• **Task instructions**: After the line containing "left elbow: (1336, 1075)", write nothing more; before it, reproduce every line of the material below exactly, starting with the first.

Data for processing: Begin

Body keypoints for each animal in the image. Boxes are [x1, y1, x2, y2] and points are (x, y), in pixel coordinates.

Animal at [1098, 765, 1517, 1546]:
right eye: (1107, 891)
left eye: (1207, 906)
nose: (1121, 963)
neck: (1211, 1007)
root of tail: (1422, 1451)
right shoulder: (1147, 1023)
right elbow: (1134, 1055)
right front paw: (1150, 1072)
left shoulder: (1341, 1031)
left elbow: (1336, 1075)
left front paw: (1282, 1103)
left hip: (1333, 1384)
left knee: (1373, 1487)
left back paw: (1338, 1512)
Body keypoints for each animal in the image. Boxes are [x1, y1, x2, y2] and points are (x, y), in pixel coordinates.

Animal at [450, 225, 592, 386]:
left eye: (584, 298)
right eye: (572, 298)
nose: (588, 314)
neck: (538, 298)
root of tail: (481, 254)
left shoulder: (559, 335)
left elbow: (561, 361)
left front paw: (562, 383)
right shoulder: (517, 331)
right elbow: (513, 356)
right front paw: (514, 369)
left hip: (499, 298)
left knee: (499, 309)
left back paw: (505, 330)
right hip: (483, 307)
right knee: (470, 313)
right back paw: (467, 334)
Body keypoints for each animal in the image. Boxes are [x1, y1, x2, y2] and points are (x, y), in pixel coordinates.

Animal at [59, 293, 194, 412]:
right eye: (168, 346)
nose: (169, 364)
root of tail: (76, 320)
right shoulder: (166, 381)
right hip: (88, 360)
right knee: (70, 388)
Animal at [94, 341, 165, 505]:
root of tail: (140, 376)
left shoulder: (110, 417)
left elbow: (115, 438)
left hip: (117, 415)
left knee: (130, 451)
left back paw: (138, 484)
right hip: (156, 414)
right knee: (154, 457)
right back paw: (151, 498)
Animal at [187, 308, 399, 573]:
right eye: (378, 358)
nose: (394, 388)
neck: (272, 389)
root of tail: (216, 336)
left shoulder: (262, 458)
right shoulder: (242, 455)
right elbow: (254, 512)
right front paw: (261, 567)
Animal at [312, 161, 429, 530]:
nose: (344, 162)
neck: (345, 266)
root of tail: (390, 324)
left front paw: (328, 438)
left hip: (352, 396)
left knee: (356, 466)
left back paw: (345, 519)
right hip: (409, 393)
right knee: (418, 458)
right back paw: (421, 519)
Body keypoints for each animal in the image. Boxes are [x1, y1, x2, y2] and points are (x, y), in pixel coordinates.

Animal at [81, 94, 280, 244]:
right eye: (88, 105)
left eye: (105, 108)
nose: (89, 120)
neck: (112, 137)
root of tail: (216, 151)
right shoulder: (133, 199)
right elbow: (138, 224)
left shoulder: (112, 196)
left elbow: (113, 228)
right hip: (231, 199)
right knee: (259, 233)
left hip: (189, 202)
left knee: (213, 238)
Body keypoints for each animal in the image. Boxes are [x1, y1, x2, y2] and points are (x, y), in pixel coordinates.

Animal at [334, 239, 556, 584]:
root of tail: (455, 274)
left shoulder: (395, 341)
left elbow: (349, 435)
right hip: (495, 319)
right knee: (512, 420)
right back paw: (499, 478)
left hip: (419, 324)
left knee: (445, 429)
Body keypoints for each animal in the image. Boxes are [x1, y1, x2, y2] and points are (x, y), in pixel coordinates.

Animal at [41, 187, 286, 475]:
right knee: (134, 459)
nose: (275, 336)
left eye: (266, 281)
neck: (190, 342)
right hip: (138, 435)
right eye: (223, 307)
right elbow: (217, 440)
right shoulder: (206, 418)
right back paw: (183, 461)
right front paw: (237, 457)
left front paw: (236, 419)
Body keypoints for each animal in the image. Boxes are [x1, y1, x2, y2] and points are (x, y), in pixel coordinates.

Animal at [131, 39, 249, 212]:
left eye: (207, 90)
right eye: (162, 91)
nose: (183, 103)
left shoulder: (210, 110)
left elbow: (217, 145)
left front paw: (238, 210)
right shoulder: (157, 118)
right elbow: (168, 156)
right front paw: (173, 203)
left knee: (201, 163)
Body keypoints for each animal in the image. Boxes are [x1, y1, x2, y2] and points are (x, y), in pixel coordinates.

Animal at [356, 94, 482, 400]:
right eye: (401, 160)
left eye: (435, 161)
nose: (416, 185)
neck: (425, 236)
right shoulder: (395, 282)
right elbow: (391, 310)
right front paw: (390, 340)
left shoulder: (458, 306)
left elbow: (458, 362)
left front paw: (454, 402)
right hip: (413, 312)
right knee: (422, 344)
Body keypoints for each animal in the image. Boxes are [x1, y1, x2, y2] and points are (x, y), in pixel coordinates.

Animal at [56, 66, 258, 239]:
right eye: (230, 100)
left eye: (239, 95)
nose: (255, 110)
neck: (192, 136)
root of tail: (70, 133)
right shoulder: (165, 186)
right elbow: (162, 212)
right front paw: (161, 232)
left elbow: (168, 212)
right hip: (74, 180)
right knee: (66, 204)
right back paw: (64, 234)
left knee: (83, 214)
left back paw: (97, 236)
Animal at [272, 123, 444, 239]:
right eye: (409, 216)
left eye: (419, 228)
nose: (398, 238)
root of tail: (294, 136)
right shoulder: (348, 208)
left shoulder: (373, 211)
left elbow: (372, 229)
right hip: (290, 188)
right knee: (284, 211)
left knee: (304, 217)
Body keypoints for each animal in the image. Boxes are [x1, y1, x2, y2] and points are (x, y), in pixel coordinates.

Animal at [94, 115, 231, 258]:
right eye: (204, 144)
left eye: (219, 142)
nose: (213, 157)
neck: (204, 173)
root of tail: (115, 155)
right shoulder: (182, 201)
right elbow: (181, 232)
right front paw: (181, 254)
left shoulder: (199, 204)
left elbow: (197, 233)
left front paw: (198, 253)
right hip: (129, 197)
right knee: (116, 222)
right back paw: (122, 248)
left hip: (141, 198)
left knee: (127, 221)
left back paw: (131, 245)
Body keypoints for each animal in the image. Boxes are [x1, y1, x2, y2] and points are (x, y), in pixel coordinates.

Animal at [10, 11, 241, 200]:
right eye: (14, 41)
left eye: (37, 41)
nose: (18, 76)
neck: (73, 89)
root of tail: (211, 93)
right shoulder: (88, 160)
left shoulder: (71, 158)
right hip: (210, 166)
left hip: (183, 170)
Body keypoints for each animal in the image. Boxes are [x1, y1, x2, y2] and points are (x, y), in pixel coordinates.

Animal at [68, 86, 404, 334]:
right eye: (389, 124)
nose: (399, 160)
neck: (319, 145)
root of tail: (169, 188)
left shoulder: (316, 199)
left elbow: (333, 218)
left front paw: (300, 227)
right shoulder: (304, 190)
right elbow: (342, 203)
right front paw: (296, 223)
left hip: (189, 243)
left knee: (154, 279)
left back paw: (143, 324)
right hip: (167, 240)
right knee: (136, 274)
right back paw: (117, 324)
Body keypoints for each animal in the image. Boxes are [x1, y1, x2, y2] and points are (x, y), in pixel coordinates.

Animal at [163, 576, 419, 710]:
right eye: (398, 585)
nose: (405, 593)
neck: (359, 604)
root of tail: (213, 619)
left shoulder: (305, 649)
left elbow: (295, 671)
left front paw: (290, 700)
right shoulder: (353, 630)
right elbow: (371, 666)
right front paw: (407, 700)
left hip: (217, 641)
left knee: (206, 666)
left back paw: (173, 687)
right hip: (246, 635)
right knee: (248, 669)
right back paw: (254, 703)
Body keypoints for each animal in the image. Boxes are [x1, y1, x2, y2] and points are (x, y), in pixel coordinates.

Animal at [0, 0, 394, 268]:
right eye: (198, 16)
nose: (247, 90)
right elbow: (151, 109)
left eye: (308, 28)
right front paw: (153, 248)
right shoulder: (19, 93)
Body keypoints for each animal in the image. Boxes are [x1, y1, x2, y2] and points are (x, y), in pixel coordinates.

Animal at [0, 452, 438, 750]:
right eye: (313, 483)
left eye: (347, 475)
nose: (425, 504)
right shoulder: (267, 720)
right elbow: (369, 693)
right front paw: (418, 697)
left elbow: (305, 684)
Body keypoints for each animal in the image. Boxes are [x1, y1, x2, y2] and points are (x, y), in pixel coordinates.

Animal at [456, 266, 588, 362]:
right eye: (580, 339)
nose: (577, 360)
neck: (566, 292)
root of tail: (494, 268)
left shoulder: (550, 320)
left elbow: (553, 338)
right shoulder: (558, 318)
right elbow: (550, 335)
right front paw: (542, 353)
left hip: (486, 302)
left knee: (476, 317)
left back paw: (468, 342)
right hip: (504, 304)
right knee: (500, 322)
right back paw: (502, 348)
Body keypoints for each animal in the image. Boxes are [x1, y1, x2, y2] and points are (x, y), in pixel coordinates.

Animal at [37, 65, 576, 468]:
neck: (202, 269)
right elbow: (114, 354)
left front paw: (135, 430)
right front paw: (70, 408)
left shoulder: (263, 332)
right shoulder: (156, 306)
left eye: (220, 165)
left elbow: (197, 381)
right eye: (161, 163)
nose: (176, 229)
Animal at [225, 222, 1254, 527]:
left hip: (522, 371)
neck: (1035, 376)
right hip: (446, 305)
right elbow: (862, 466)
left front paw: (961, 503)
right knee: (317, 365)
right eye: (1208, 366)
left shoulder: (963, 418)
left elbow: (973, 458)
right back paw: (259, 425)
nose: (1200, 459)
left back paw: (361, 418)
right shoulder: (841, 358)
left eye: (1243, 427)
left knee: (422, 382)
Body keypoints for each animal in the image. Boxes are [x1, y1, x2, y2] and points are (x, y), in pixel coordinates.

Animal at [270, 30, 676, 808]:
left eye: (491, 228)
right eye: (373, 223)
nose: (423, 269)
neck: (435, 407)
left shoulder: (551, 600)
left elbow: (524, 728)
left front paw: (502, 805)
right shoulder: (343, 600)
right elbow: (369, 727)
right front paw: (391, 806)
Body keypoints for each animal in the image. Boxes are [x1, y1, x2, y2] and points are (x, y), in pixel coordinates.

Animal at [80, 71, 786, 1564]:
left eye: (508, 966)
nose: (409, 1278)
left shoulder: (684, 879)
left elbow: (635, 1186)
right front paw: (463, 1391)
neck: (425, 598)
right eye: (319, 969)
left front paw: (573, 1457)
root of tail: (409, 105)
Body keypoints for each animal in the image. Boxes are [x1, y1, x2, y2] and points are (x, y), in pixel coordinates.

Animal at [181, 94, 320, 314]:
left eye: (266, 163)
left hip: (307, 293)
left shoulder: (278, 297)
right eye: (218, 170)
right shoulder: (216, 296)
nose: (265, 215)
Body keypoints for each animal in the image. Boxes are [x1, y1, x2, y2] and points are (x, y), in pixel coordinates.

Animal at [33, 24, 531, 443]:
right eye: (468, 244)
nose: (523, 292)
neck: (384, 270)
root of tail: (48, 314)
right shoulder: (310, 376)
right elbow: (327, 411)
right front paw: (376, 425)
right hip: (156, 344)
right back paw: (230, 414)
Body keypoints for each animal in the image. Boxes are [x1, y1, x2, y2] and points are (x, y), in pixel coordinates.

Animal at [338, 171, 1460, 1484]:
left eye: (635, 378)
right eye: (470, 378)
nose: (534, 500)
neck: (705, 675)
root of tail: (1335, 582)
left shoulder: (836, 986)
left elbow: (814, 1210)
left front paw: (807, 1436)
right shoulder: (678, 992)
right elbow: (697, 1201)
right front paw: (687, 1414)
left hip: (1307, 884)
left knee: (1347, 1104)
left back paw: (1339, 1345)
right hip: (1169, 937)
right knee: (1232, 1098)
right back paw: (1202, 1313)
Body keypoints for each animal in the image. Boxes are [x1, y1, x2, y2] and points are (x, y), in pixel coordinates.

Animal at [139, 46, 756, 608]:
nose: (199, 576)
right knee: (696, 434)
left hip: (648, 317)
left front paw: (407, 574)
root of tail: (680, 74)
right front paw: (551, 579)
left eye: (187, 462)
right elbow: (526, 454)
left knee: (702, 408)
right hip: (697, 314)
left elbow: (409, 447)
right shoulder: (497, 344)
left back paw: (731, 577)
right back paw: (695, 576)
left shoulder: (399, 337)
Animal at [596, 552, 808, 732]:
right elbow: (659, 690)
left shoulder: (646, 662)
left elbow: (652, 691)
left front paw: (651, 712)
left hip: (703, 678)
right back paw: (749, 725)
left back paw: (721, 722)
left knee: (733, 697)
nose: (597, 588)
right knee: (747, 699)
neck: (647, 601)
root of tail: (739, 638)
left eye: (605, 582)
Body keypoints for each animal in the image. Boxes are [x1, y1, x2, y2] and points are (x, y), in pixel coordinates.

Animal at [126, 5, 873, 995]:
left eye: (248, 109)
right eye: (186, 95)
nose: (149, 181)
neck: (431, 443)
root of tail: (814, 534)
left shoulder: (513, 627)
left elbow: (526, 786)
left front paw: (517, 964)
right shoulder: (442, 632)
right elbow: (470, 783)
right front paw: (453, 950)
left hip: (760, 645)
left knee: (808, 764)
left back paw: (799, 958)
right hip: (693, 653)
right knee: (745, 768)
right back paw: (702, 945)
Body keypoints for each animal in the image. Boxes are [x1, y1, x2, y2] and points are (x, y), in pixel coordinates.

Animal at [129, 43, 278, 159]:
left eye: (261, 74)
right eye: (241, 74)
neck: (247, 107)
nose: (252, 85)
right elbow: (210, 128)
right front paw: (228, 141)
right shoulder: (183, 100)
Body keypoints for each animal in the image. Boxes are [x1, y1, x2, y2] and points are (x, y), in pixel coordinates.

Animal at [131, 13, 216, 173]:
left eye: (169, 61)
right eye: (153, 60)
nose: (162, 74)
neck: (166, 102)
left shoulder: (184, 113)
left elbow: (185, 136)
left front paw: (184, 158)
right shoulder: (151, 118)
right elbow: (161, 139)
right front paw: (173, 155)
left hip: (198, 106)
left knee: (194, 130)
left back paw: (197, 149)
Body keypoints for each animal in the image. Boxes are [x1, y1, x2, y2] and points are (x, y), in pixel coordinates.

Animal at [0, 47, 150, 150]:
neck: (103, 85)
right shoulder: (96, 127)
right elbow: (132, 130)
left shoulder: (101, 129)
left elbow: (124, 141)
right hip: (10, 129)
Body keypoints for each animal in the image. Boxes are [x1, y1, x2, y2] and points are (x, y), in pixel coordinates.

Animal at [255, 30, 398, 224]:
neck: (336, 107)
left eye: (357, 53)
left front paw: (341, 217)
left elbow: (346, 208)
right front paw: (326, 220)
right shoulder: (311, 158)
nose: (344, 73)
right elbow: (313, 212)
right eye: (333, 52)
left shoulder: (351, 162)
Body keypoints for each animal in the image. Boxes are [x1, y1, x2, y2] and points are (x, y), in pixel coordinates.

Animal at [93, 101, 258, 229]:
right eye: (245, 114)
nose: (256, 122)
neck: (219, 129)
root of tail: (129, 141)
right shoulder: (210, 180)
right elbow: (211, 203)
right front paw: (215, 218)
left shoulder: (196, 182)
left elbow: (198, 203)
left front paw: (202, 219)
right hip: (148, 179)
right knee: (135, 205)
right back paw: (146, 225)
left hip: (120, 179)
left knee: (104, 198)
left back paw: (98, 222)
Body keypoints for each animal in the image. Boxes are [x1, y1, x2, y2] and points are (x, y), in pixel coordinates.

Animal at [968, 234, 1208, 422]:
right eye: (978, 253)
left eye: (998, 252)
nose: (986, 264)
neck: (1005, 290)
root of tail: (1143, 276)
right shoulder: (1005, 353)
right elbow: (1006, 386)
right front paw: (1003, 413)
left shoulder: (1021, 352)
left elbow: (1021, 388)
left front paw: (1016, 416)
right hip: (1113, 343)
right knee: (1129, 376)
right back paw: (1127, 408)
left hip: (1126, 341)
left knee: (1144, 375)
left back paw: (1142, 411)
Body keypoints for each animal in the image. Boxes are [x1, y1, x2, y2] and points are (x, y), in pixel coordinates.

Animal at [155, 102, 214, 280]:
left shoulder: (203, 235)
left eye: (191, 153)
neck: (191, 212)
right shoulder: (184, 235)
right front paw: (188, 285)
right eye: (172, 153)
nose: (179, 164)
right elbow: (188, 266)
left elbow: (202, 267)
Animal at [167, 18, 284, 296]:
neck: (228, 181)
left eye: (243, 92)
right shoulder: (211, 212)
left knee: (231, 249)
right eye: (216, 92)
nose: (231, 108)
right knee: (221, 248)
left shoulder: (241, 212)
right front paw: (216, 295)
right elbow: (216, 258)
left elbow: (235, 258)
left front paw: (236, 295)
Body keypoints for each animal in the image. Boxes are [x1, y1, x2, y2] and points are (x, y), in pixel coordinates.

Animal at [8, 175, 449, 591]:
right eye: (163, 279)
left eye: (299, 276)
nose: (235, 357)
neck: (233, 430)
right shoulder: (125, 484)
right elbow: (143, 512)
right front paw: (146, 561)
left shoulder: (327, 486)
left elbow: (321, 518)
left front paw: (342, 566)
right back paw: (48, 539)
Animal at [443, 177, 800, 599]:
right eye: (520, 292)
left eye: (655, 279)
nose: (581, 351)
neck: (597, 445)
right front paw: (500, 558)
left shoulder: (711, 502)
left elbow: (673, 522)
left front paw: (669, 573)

Data for processing: End

• **Reply to the exercise**:
Body keypoints for each animal in the image. Boxes are [x1, y1, x2, y2] and points are (x, y), in pixel coordinates.

Animal at [1098, 765, 1517, 1546]:
right eye: (1107, 891)
left eye: (1207, 906)
nose: (1121, 963)
neck: (1211, 1007)
root of tail: (1422, 1451)
right shoulder: (1147, 1023)
right elbow: (1134, 1055)
right front paw: (1150, 1072)
left shoulder: (1341, 1031)
left elbow: (1336, 1075)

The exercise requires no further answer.